Low-order modelling of three-dimensional surface waves in liquid film flow on a rotating disk

Abstract

Using low-dimensional numerical simulations, we investigate the characteristics of complex and three-dimensional surface waves in a liquid film flowing over a rotating disk, focusing on large flow rates from a nozzle. Existing integral boundary layer (IBL) models, which are based on spatially averaged variables along the direction normal to the disk surface, have primarily focused on the formation of axisymmetric waves under relatively small flow rates. In this study, an extended IBL model that accounts for both laminar and turbulent regimes is developed by considering the non-uniformity of the local flow rate in the spreading film flow and incorporating closure models dependent on the local Reynolds number.
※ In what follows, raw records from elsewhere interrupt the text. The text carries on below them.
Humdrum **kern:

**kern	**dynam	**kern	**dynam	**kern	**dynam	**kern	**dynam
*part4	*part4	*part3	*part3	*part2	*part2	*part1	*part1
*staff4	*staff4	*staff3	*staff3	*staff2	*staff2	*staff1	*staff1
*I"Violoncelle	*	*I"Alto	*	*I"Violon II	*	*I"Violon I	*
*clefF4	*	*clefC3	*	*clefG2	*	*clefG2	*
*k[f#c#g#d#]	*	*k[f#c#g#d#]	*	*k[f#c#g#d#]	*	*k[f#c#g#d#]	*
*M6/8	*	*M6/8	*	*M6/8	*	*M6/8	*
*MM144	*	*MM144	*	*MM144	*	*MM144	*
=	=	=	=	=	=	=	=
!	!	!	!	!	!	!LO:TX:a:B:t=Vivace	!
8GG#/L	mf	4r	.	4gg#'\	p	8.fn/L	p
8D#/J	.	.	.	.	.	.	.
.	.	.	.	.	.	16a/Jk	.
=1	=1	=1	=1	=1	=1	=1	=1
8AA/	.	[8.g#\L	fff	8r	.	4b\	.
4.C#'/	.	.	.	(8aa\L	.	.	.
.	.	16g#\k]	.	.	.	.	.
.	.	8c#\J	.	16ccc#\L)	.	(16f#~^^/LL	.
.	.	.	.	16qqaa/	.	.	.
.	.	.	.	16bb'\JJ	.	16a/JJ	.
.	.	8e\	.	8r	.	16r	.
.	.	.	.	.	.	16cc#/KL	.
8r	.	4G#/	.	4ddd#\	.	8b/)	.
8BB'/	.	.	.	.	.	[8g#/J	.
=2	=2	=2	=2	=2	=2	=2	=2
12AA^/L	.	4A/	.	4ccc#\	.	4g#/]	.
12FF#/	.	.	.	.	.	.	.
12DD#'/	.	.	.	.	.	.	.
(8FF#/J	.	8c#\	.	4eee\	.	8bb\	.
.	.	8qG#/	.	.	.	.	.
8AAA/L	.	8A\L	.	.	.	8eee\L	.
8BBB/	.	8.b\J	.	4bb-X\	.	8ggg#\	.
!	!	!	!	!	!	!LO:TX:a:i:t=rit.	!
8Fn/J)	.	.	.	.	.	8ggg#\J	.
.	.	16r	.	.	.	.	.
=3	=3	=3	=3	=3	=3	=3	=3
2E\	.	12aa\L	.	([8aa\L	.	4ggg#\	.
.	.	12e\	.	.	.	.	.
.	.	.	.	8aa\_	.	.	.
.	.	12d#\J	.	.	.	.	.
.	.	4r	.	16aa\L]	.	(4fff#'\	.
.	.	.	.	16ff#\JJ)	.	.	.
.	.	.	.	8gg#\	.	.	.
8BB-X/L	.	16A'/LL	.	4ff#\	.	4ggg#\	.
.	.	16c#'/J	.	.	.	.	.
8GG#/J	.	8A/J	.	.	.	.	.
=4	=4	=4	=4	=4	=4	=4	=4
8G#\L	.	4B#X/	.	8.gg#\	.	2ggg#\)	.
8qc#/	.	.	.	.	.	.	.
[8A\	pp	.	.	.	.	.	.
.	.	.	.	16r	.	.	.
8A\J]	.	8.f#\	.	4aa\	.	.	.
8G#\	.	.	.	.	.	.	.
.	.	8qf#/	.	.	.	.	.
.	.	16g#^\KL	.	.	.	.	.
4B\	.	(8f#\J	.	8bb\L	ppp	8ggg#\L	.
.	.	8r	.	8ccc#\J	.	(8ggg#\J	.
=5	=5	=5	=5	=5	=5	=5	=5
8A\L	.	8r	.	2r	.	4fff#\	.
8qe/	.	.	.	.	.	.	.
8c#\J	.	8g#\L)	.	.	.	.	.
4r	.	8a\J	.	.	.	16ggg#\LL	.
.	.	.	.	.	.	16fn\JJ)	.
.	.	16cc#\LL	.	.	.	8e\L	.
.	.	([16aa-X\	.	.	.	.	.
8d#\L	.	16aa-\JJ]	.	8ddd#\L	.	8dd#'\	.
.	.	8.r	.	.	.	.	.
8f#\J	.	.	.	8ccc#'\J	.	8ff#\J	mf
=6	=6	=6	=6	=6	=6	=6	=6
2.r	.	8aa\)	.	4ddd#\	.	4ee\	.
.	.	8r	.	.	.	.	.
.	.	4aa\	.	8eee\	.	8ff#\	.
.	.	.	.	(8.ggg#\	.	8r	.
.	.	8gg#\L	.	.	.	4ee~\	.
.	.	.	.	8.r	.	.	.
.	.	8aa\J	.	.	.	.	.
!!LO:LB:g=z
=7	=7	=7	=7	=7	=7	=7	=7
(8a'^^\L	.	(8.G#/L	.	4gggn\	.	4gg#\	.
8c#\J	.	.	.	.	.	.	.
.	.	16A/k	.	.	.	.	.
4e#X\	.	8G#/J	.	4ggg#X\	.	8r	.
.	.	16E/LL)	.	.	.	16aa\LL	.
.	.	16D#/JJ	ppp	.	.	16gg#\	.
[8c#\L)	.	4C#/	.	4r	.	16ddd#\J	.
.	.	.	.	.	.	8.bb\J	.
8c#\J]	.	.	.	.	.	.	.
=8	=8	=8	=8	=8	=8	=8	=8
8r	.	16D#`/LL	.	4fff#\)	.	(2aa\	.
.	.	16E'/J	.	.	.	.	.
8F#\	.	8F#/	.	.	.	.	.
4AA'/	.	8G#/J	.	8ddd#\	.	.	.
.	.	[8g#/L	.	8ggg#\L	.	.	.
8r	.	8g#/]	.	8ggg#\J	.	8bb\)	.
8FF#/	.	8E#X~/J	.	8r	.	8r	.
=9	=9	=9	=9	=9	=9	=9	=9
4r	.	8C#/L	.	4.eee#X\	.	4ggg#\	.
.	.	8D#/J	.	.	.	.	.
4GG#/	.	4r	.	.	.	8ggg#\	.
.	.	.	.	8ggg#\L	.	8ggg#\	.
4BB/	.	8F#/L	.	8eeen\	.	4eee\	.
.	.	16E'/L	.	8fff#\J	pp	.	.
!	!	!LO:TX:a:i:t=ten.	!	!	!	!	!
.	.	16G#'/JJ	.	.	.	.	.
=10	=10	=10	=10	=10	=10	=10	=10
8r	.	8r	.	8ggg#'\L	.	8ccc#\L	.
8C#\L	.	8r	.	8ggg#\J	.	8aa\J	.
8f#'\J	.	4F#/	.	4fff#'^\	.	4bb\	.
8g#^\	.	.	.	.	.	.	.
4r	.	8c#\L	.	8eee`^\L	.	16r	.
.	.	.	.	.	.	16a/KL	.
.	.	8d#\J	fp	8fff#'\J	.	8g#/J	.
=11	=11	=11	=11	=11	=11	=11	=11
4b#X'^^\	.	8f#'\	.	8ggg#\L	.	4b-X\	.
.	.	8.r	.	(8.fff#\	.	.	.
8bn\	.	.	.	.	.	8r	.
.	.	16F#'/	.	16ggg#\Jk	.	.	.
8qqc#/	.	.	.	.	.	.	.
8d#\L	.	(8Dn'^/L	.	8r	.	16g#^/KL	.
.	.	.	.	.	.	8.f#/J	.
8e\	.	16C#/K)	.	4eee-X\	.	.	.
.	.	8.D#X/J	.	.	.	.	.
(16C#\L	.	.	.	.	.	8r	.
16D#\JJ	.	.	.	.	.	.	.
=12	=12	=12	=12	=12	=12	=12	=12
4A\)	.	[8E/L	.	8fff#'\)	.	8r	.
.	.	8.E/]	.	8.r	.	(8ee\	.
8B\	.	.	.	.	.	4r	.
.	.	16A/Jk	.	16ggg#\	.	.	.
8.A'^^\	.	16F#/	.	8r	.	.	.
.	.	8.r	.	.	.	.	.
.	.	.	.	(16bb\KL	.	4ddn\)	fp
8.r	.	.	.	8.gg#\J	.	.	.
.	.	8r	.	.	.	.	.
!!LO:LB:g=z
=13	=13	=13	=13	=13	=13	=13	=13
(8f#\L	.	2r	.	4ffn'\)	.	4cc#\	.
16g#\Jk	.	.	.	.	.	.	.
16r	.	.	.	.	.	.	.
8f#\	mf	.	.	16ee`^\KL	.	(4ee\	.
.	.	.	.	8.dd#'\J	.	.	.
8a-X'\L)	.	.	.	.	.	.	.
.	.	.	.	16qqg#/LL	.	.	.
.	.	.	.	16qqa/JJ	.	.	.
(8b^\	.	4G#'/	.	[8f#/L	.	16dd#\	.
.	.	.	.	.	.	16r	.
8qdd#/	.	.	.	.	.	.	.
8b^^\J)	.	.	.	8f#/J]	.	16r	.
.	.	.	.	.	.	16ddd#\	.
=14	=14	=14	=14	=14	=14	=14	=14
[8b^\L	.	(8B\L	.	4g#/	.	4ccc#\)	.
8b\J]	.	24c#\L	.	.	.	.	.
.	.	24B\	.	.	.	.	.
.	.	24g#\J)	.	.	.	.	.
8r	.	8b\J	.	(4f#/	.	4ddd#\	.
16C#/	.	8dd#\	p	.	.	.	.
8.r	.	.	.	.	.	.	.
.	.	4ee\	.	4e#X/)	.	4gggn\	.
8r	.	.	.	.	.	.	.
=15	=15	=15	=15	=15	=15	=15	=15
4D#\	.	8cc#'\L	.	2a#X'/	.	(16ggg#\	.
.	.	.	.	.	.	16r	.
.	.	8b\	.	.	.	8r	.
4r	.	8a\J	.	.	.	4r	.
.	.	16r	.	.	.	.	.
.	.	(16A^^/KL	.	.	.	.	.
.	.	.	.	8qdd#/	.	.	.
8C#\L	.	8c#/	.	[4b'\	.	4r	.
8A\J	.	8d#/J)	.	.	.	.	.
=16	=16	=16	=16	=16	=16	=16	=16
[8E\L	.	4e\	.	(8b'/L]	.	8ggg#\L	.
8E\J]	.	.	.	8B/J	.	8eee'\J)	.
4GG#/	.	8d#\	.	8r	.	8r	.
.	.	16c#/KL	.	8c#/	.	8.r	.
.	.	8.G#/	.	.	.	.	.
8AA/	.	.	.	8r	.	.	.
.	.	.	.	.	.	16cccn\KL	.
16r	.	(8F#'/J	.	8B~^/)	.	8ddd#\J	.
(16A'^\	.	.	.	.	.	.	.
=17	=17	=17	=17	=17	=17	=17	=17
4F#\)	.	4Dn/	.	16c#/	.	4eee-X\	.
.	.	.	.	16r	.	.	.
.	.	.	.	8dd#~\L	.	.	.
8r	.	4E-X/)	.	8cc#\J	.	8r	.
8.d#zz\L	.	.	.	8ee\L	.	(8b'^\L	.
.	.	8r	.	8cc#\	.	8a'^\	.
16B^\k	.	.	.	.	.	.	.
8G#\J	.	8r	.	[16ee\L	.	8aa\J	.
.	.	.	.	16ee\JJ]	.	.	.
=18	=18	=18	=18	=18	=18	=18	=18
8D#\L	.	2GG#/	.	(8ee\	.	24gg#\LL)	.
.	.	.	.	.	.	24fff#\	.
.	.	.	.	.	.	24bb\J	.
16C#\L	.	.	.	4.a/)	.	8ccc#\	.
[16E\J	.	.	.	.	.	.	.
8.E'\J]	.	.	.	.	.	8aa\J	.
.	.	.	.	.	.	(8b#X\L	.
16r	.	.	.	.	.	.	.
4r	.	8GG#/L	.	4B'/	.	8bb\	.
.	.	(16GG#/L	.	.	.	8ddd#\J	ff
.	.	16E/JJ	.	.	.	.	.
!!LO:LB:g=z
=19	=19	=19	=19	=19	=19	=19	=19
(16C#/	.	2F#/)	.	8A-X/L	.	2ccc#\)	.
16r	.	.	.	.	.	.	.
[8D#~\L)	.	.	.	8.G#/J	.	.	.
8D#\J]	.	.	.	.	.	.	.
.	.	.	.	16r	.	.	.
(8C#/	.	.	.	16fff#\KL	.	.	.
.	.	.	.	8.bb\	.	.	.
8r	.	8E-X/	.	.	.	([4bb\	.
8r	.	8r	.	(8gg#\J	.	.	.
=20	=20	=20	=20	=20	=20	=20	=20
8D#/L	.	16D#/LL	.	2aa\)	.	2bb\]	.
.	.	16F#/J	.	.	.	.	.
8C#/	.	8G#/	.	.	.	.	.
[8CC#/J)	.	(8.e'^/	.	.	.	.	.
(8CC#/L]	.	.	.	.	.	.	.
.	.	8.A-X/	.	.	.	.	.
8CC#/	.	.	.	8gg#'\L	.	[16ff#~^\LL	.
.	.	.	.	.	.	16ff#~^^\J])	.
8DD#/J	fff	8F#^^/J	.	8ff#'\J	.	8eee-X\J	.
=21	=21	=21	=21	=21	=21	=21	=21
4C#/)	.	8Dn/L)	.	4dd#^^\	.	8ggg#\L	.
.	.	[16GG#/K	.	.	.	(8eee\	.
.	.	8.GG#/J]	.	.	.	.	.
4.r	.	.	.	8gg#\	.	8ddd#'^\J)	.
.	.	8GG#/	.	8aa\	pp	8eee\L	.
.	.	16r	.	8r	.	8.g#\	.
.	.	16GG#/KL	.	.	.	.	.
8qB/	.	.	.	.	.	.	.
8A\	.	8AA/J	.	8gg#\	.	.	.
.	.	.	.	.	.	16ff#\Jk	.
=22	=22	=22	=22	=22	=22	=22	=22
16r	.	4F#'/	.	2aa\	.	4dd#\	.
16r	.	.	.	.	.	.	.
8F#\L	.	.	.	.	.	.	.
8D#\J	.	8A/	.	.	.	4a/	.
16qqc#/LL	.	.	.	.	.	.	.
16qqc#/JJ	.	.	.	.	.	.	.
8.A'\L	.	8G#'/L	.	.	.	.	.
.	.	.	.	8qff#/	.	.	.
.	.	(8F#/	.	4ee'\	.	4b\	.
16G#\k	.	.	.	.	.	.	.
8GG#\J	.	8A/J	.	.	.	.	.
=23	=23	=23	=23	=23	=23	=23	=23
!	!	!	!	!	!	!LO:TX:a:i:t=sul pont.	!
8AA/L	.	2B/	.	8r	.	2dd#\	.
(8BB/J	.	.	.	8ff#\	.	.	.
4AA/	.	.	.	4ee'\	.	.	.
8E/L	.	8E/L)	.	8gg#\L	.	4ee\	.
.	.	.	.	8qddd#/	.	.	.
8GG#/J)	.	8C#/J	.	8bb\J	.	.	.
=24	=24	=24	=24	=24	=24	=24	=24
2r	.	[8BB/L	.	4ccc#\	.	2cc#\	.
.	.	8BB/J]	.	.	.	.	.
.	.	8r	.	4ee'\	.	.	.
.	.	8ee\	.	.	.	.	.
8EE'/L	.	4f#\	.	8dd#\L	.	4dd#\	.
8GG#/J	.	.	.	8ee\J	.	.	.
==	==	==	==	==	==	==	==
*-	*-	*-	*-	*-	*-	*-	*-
Our numerical results successfully capture the generation of concentric waves by an impinging circular liquid jet and their transition into three-dimensional solitary waves. These findings are in good agreement with visualization images and time-series data of free-surface fluctuations from a displacement sensor. The backscattering of small-scale three-dimensional turbulence into large-scale horizontal turbulence inside the film plays a critical role in determining the transition of wave modes and the nonlinear dynamics of the waves in the turbulent regime. Furthermore, the behaviour of three-dimensional waves in the downstream region, including frequent wave coalescence in the transition region and the breakup of small-scale solitons, is distinct from that of gravity-driven falling film flows. The amplitude of the three-dimensional waves is inversely related to the generalized Reynolds number defined for rotating films.